Eye-specific segregation is disrupted in the SAC-β2-cKOs at P8. Whole eye (vitreal) injection of Alexa-conjugated cholera toxin dye bulk labels most RGC axon projections in the dLGN (A–C) and the SC (D–F). A, Example dLGN (coronal sections) of WT (ChAT-Cre⁻/β2^fl/+) and β2 heterozygous controls (ChAT-Cre⁺/β2^fl/+; SAC-β2-cHet and ChAT-Cre⁻/β2^fl/−; Het; combined in B, C, E, F). RGC projections from the contralateral eye (green) and the ipsilateral eye (red). B, Summary histogram showing the percentage of dLGN area with overlapped contralateral and ipsilateral projections. In SAC-β2-cKOs (ChAT-Cre⁺/β2^fl/fl), ipsilateral eye projections were expanded and intermingled with projections from the contralateral eye, resulting in a greater overlap relative to controls. C, Summary histogram showing segregation of contralateral and ipsilateral projections (Segregation index) in dLGN. Segregation index was reduced in SAC-β2-cKOs relative to controls (SAC-β2-cHet and Het controls combined). D, Example retinocollicular projections from WT, β2 heterozygous controls, and SAC-β2-cKO mice.
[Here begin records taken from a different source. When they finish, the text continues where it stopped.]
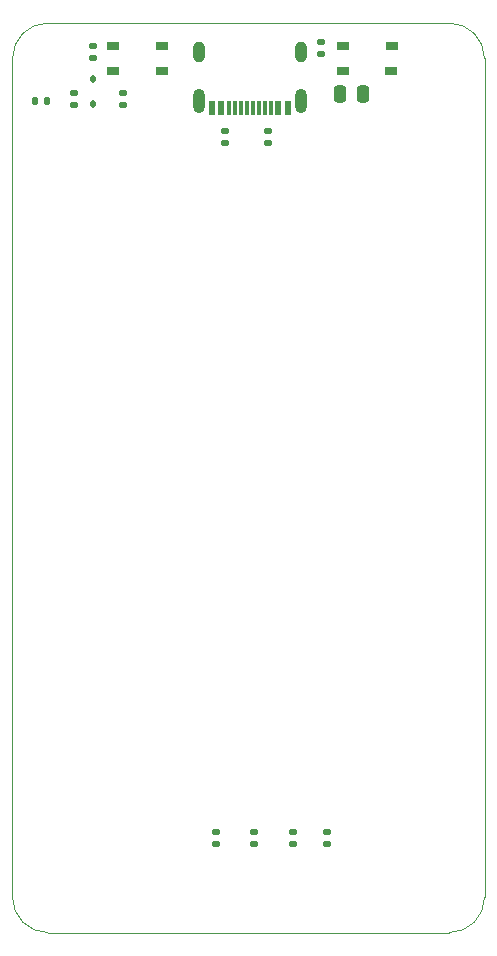
<source format=gbr>
%TF.GenerationSoftware,KiCad,Pcbnew,7.0.7*%
%TF.CreationDate,2024-10-30T16:35:34+00:00*%
%TF.ProjectId,Ponder-Pico2,506f6e64-6572-42d5-9069-636f322e6b69,0.1*%
%TF.SameCoordinates,Original*%
%TF.FileFunction,Paste,Top*%
%TF.FilePolarity,Positive*%
%FSLAX46Y46*%
G04 Gerber Fmt 4.6, Leading zero omitted, Abs format (unit mm)*
G04 Created by KiCad (PCBNEW 7.0.7) date 2024-10-30 16:35:34*
%MOMM*%
%LPD*%
G01*
G04 APERTURE LIST*
G04 Aperture macros list*
%AMRoundRect*
0 Rectangle with rounded corners*
0 $1 Rounding radius*
0 $2 $3 $4 $5 $6 $7 $8 $9 X,Y pos of 4 corners*
0 Add a 4 corners polygon primitive as box body*
4,1,4,$2,$3,$4,$5,$6,$7,$8,$9,$2,$3,0*
0 Add four circle primitives for the rounded corners*
1,1,$1+$1,$2,$3*
1,1,$1+$1,$4,$5*
1,1,$1+$1,$6,$7*
1,1,$1+$1,$8,$9*
0 Add four rect primitives between the rounded corners*
20,1,$1+$1,$2,$3,$4,$5,0*
20,1,$1+$1,$4,$5,$6,$7,0*
20,1,$1+$1,$6,$7,$8,$9,0*
20,1,$1+$1,$8,$9,$2,$3,0*%
G04 Aperture macros list end*
%ADD10R,0.600000X1.150000*%
%ADD11R,0.300000X1.150000*%
%ADD12O,1.000000X2.100000*%
%ADD13O,1.000000X1.800000*%
%ADD14RoundRect,0.135000X-0.185000X0.135000X-0.185000X-0.135000X0.185000X-0.135000X0.185000X0.135000X0*%
%ADD15RoundRect,0.135000X0.185000X-0.135000X0.185000X0.135000X-0.185000X0.135000X-0.185000X-0.135000X0*%
%ADD16RoundRect,0.112500X-0.112500X0.187500X-0.112500X-0.187500X0.112500X-0.187500X0.112500X0.187500X0*%
%ADD17RoundRect,0.250000X-0.250000X-0.475000X0.250000X-0.475000X0.250000X0.475000X-0.250000X0.475000X0*%
%ADD18RoundRect,0.135000X-0.135000X-0.185000X0.135000X-0.185000X0.135000X0.185000X-0.135000X0.185000X0*%
%ADD19R,1.050000X0.650000*%
%TA.AperFunction,Profile*%
%ADD20C,0.100000*%
%TD*%
G04 APERTURE END LIST*
D10*
%TO.C,J1*%
X143900000Y-80180000D03*
X143100000Y-80180000D03*
D11*
X141950000Y-80180000D03*
X140950000Y-80180000D03*
X140450000Y-80180000D03*
X139450000Y-80180000D03*
D10*
X138300000Y-80180000D03*
X137500000Y-80180000D03*
X137500000Y-80180000D03*
X138300000Y-80180000D03*
D11*
X138950000Y-80180000D03*
X139950000Y-80180000D03*
X141450000Y-80180000D03*
X142450000Y-80180000D03*
D10*
X143100000Y-80180000D03*
X143900000Y-80180000D03*
D12*
X145020000Y-79605000D03*
D13*
X145020000Y-75425000D03*
D12*
X136380000Y-79605000D03*
D13*
X136380000Y-75425000D03*
%TD*%
D14*
%TO.C,R4*%
X146700000Y-74590000D03*
X146700000Y-75610000D03*
%TD*%
%TO.C,R47*%
X147215000Y-141490000D03*
X147215000Y-142510000D03*
%TD*%
D15*
%TO.C,R2*%
X138600000Y-83110000D03*
X138600000Y-82090000D03*
%TD*%
D16*
%TO.C,D10*%
X127400000Y-77750000D03*
X127400000Y-79850000D03*
%TD*%
D14*
%TO.C,R45*%
X137865000Y-141490000D03*
X137865000Y-142510000D03*
%TD*%
D15*
%TO.C,R1*%
X142200000Y-83110000D03*
X142200000Y-82090000D03*
%TD*%
D17*
%TO.C,C13*%
X148350000Y-79000000D03*
X150250000Y-79000000D03*
%TD*%
D15*
%TO.C,R44*%
X125800000Y-79910000D03*
X125800000Y-78890000D03*
%TD*%
D18*
%TO.C,R43*%
X122490000Y-79600000D03*
X123510000Y-79600000D03*
%TD*%
D14*
%TO.C,R48*%
X144315000Y-141490000D03*
X144315000Y-142510000D03*
%TD*%
D19*
%TO.C,SW2*%
X129150000Y-74925000D03*
X133300000Y-74925000D03*
X129150000Y-77075000D03*
X133275000Y-77075000D03*
%TD*%
D14*
%TO.C,R46*%
X141065000Y-141490000D03*
X141065000Y-142510000D03*
%TD*%
D19*
%TO.C,SW1*%
X148550000Y-74925000D03*
X152700000Y-74925000D03*
X148550000Y-77075000D03*
X152675000Y-77075000D03*
%TD*%
D14*
%TO.C,R8*%
X127400000Y-74890000D03*
X127400000Y-75910000D03*
%TD*%
%TO.C,R7*%
X130000000Y-78890000D03*
X130000000Y-79910000D03*
%TD*%
D20*
X120600000Y-146987500D02*
X120600000Y-75985000D01*
X160575000Y-75985000D02*
G75*
G03*
X157575000Y-72985000I-3000000J0D01*
G01*
X123600000Y-72985000D02*
G75*
G03*
X120600000Y-75985000I0J-3000000D01*
G01*
X120600000Y-146987500D02*
G75*
G03*
X123612500Y-150000000I3012500J0D01*
G01*
X123600000Y-72985000D02*
X157575000Y-72985000D01*
X157587500Y-150000000D02*
G75*
G03*
X160575000Y-147012500I0J2987500D01*
G01*
X157587500Y-150000000D02*
X123612500Y-150000000D01*
X160575000Y-75985000D02*
X160575000Y-147012500D01*
M02*

</source>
Contralateral axons (green) project to the most superficial (SGS) layer of the SC (sagittal sections), and ipsilateral axons (red) project to a layer (SO) inferior to the contralateral axons. E, Summary quantification of the percentage of the SGS layer with ipsilateral projections. In SAC-β2-cKOs, more ipsilateral eye axons extended into the SGS layer than in control mice. F, Summary quantification of percentage of SGS layer with projections that overlap between the ipsilateral and contralateral eye. In SAC-β2-cKOs, ipsilateral eye axons overlapped to a greater extent with contralateral axons than in control mice, indicating poor eye-specific segregation. R, Rostral; C, caudal; SO, stratum opticum. *p < 0.05 (ANOVA with Tukey's HSD). Error bars indicate SEM. Scale bars, 500 μm.